-- SUPPLIED RECORDS follows --

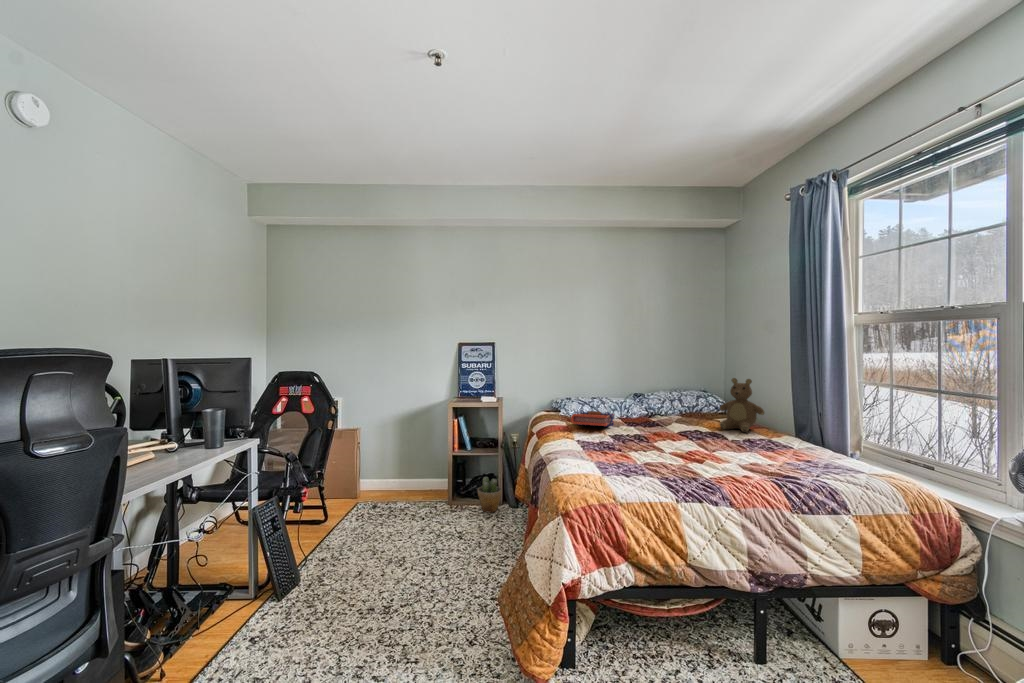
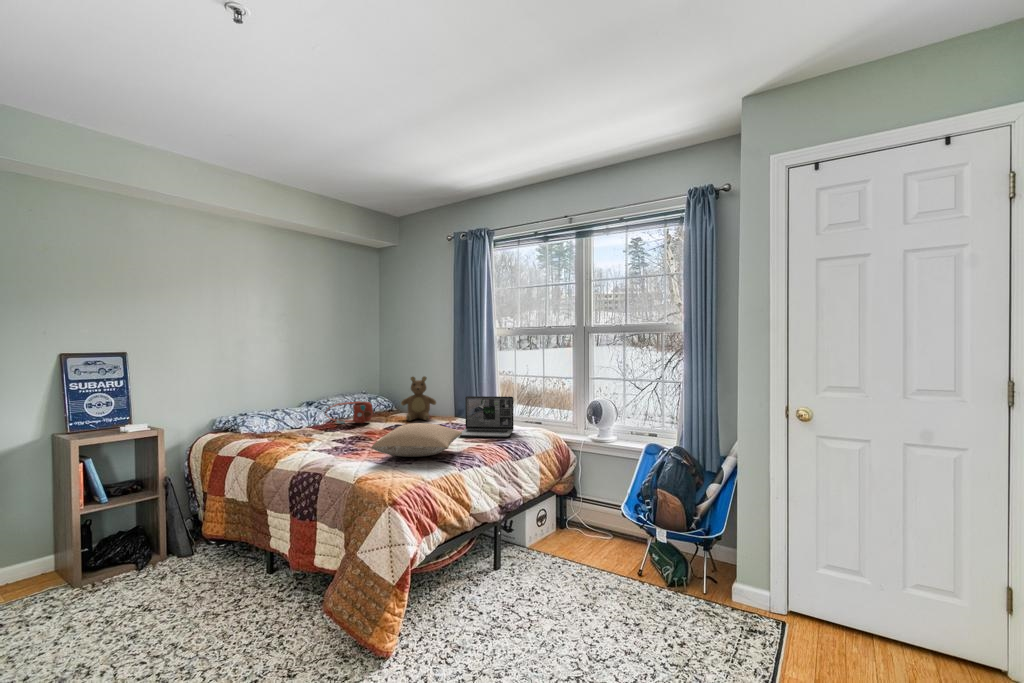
handbag: none [635,400,683,424] -> present [326,401,373,424]
laptop: none [748,409,848,477] -> present [460,396,514,437]
book: present [571,410,614,427] -> none [275,419,322,438]
pillow: none [601,432,728,474] -> present [372,423,462,457]
potted plant: present [478,477,502,513] -> none [135,527,175,576]

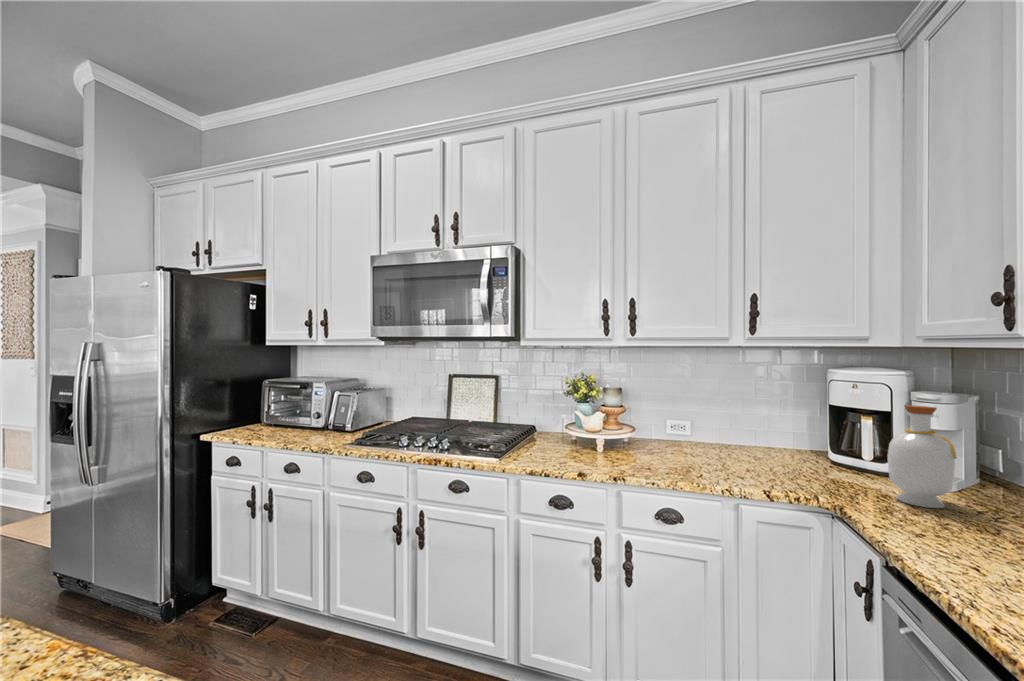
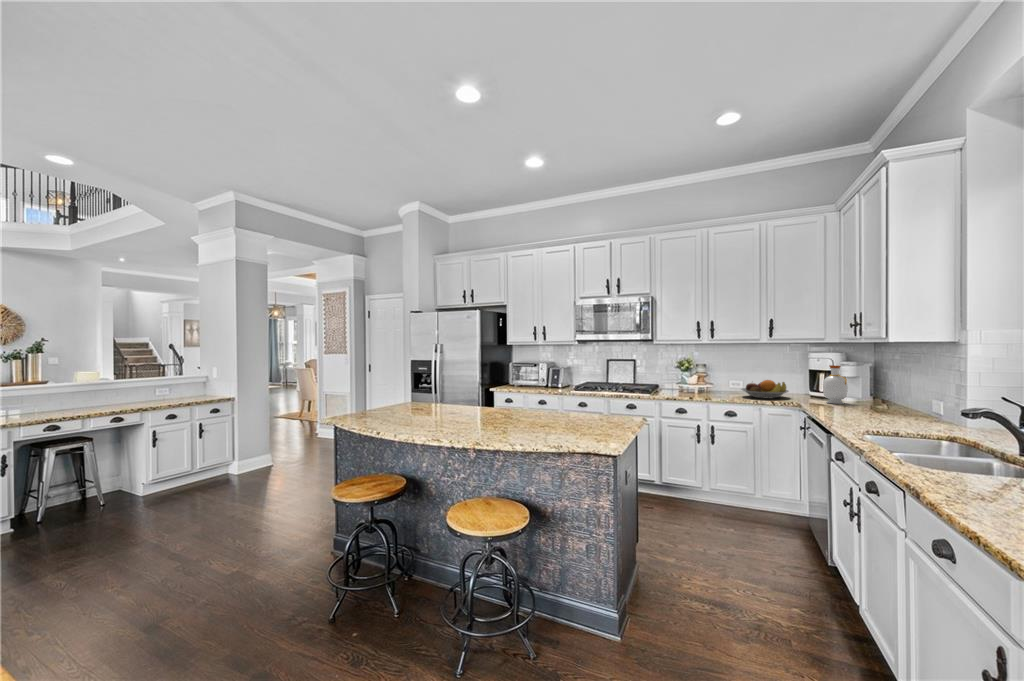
fruit bowl: none [691,431,796,476] -> present [741,380,789,399]

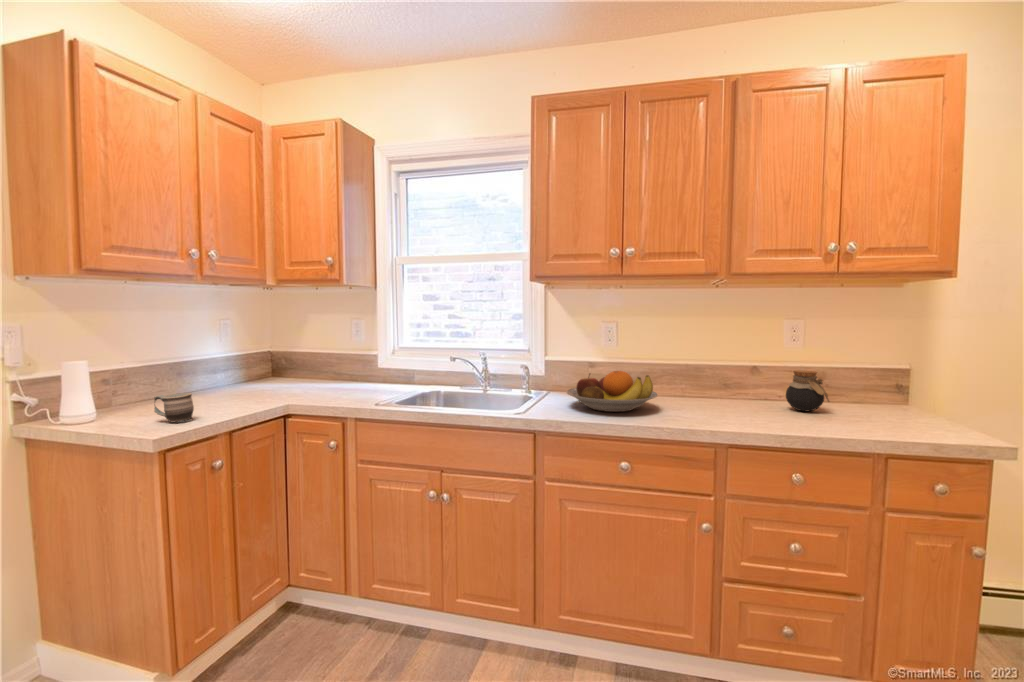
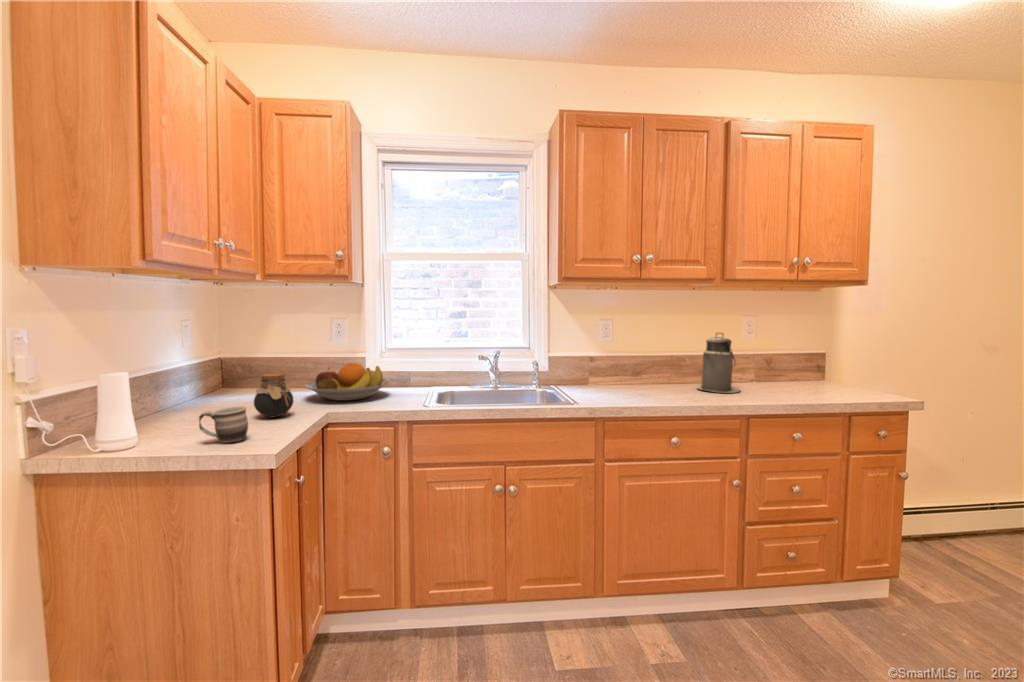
canister: none [698,340,753,414] -> present [697,333,740,393]
jar: present [786,370,829,411] -> present [254,374,294,418]
fruit bowl: present [567,371,658,412] -> present [304,363,390,401]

-- SUPPLIED RECORDS concluded --

EXERCISE: Before returning the records above, remove the pictures, and keep every other word exactly as it is.

ANSWER TO THIS TASK:
handbag: none [635,400,683,424] -> present [326,401,373,424]
laptop: none [748,409,848,477] -> present [460,396,514,437]
book: present [571,410,614,427] -> none [275,419,322,438]
pillow: none [601,432,728,474] -> present [372,423,462,457]
potted plant: present [478,477,502,513] -> none [135,527,175,576]

fruit bowl: none [691,431,796,476] -> present [741,380,789,399]

canister: none [698,340,753,414] -> present [697,333,740,393]
jar: present [786,370,829,411] -> present [254,374,294,418]
fruit bowl: present [567,371,658,412] -> present [304,363,390,401]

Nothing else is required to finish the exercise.